The amount of data created by the COVID-19 pandemic is massive. While data aggregators and technology companies are using new data to release dashboards and contact tracing apps, that data usage is not always transparent, rigorous or collaborative.

In a May 8 article for the Harvard Business Review, academics and providers affiliated with Cambridge, Mass.-based Harvard University wrote that while data can be an essential tool in measuring how effective pandemic interventions are, incomplete or incorrect data can be harmful.

Here are five observations on deciphering which COVID-19 data are trustworthy from the following researchers:

  • Satchit Balsari, MD, physician at Beth Israel Deaconess Medical Center in Boston and assistant professor in emergency medicine and public health at Harvard
  • Caroline Buckee, PhD, associate professor of epidemiology at the Harvard T.H. Chan School of Public Health
  • Tarun Khanna, PhD, the Jorge Paulo Lemann Professor at Harvard Business School

1. There are common pitfalls leaders can avoid when finding trustworthy data sources. The researchers said scrutiny should be given to data that are too broad, too specific or lack context.

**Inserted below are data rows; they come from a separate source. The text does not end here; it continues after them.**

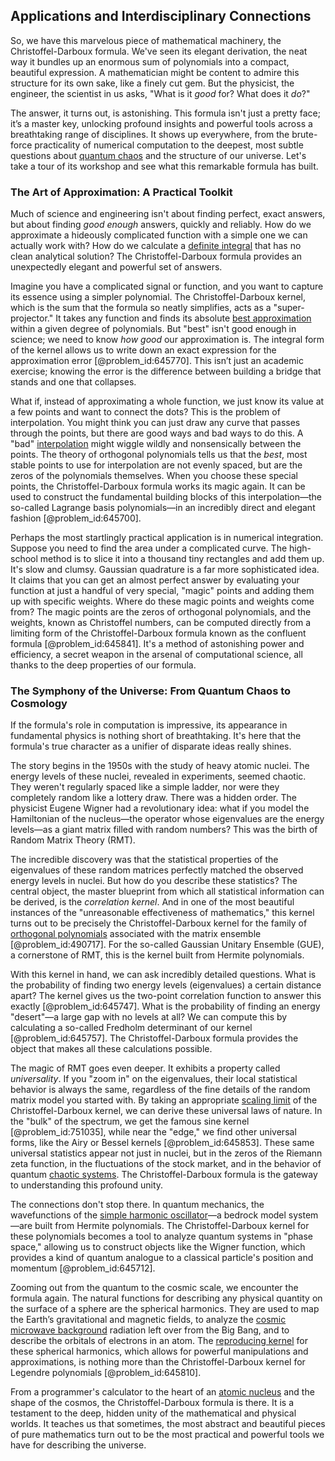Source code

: ## Applications and Interdisciplinary Connections

So, we have this marvelous piece of mathematical machinery, the Christoffel-Darboux formula. We've seen its elegant derivation, the neat way it bundles up an enormous sum of polynomials into a compact, beautiful expression. A mathematician might be content to admire this structure for its own sake, like a finely cut gem. But the physicist, the engineer, the scientist in us asks, "What is it *good* for? What does it *do*?"

The answer, it turns out, is astonishing. This formula isn't just a pretty face; it’s a master key, unlocking profound insights and powerful tools across a breathtaking range of disciplines. It shows up everywhere, from the brute-force practicality of numerical computation to the deepest, most subtle questions about [quantum chaos](@article_id:139144) and the structure of our universe. Let's take a tour of its workshop and see what this remarkable formula has built.

### The Art of Approximation: A Practical Toolkit

Much of science and engineering isn't about finding perfect, exact answers, but about finding *good enough* answers, quickly and reliably. How do we approximate a hideously complicated function with a simple one we can actually work with? How do we calculate a [definite integral](@article_id:141999) that has no clean analytical solution? The Christoffel-Darboux formula provides an unexpectedly elegant and powerful set of answers.

Imagine you have a complicated signal or function, and you want to capture its essence using a simpler polynomial. The Christoffel-Darboux kernel, which is the sum that the formula so neatly simplifies, acts as a "super-projector." It takes any function and finds its absolute [best approximation](@article_id:267886) within a given degree of polynomials. But "best" isn't good enough in science; we need to know *how good* our approximation is. The integral form of the kernel allows us to write down an exact expression for the approximation error [@problem_id:645770]. This isn’t just an academic exercise; knowing the error is the difference between building a bridge that stands and one that collapses.

What if, instead of approximating a whole function, we just know its value at a few points and want to connect the dots? This is the problem of interpolation. You might think you can just draw any curve that passes through the points, but there are good ways and bad ways to do this. A "bad" [interpolation](@article_id:275553) might wiggle wildly and nonsensically between the points. The theory of orthogonal polynomials tells us that the *best*, most stable points to use for interpolation are not evenly spaced, but are the zeros of the polynomials themselves. When you choose these special points, the Christoffel-Darboux formula works its magic again. It can be used to construct the fundamental building blocks of this interpolation—the so-called Lagrange basis polynomials—in an incredibly direct and elegant fashion [@problem_id:645700].

Perhaps the most startlingly practical application is in numerical integration. Suppose you need to find the area under a complicated curve. The high-school method is to slice it into a thousand tiny rectangles and add them up. It's slow and clumsy. Gaussian quadrature is a far more sophisticated idea. It claims that you can get an almost perfect answer by evaluating your function at just a handful of very special, "magic" points and adding them up with specific weights. Where do these magic points and weights come from? The magic points are the zeros of orthogonal polynomials, and the weights, known as Christoffel numbers, can be computed directly from a limiting form of the Christoffel-Darboux formula known as the confluent formula [@problem_id:645841]. It's a method of astonishing power and efficiency, a secret weapon in the arsenal of computational science, all thanks to the deep properties of our formula.

### The Symphony of the Universe: From Quantum Chaos to Cosmology

If the formula's role in computation is impressive, its appearance in fundamental physics is nothing short of breathtaking. It's here that the formula's true character as a unifier of disparate ideas really shines.

The story begins in the 1950s with the study of heavy atomic nuclei. The energy levels of these nuclei, revealed in experiments, seemed chaotic. They weren't regularly spaced like a simple ladder, nor were they completely random like a lottery draw. There was a hidden order. The physicist Eugene Wigner had a revolutionary idea: what if you model the Hamiltonian of the nucleus—the operator whose eigenvalues are the energy levels—as a giant matrix filled with random numbers? This was the birth of Random Matrix Theory (RMT).

The incredible discovery was that the statistical properties of the eigenvalues of these random matrices perfectly matched the observed energy levels in nuclei. But how do you describe these statistics? The central object, the master blueprint from which all statistical information can be derived, is the *correlation kernel*. And in one of the most beautiful instances of the "unreasonable effectiveness of mathematics," this kernel turns out to be precisely the Christoffel-Darboux kernel for the family of [orthogonal polynomials](@article_id:146424) associated with the matrix ensemble [@problem_id:490717]. For the so-called Gaussian Unitary Ensemble (GUE), a cornerstone of RMT, this is the kernel built from Hermite polynomials.

With this kernel in hand, we can ask incredibly detailed questions. What is the probability of finding two energy levels (eigenvalues) a certain distance apart? The kernel gives us the two-point correlation function to answer this exactly [@problem_id:645747]. What is the probability of finding an energy "desert"—a large gap with no levels at all? We can compute this by calculating a so-called Fredholm determinant of our kernel [@problem_id:645757]. The Christoffel-Darboux formula provides the object that makes all these calculations possible.

The magic of RMT goes even deeper. It exhibits a property called *universality*. If you "zoom in" on the eigenvalues, their local statistical behavior is always the same, regardless of the fine details of the random matrix model you started with. By taking an appropriate [scaling limit](@article_id:270068) of the Christoffel-Darboux kernel, we can derive these universal laws of nature. In the "bulk" of the spectrum, we get the famous sine kernel [@problem_id:751035], while near the "edge," we find other universal forms, like the Airy or Bessel kernels [@problem_id:645853]. These same universal statistics appear not just in nuclei, but in the zeros of the Riemann zeta function, in the fluctuations of the stock market, and in the behavior of quantum [chaotic systems](@article_id:138823). The Christoffel-Darboux formula is the gateway to understanding this profound unity.

The connections don't stop there. In quantum mechanics, the wavefunctions of the [simple harmonic oscillator](@article_id:145270)—a bedrock model system—are built from Hermite polynomials. The Christoffel-Darboux kernel for these polynomials becomes a tool to analyze quantum systems in "phase space," allowing us to construct objects like the Wigner function, which provides a kind of quantum analogue to a classical particle's position and momentum [@problem_id:645712].

Zooming out from the quantum to the cosmic scale, we encounter the formula again. The natural functions for describing any physical quantity on the surface of a sphere are the spherical harmonics. They are used to map the Earth’s gravitational and magnetic fields, to analyze the [cosmic microwave background](@article_id:146020) radiation left over from the Big Bang, and to describe the orbitals of electrons in an atom. The [reproducing kernel](@article_id:262021) for these spherical harmonics, which allows for powerful manipulations and approximations, is nothing more than the Christoffel-Darboux kernel for Legendre polynomials [@problem_id:645810].

From a programmer's calculator to the heart of an [atomic nucleus](@article_id:167408) and the shape of the cosmos, the Christoffel-Darboux formula is there. It is a testament to the deep, hidden unity of the mathematical and physical worlds. It teaches us that sometimes, the most abstract and beautiful pieces of pure mathematics turn out to be the most practical and powerful tools we have for describing the universe.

"Over-aggregated data — such as national metrics of physical distancing that some of our largest data aggregators in the world are putting out — obscure important local and regional variation, are not actionable, and mean little if used for inter-nation comparisons given the massive social, demographic, and economic disparities in the world," the researchers wrote.

2. Transparency about data and the technology used to present it — like representativeness, analytics methods and algorithms — should be sought. Providers who are more confident about their processes are more likely to open them to public scrutiny and "are the safest knowledge partners," the researchers said. 

3. More trustworthy analysts will be the ones who are "conservative in their recommendations, share the uncertainty associated with their interpretations, and situate their findings in the appropriate local context," according to the researchers.

4. It's important to review the credentials of those providing data, according to the researchers, as leaders with little epidemiological expertise are publishing large amounts of data.

5. Models that are open platforms and collaborative are the ones leaders should look to. 

"There are several data aggregators that are committed to supporting an ecosystem of communities, businesses, and research partners, by sharing data or code in safe and responsible ways. Such open ecosystem approaches, while not easy to manage, can yield high dividends," the researchers said.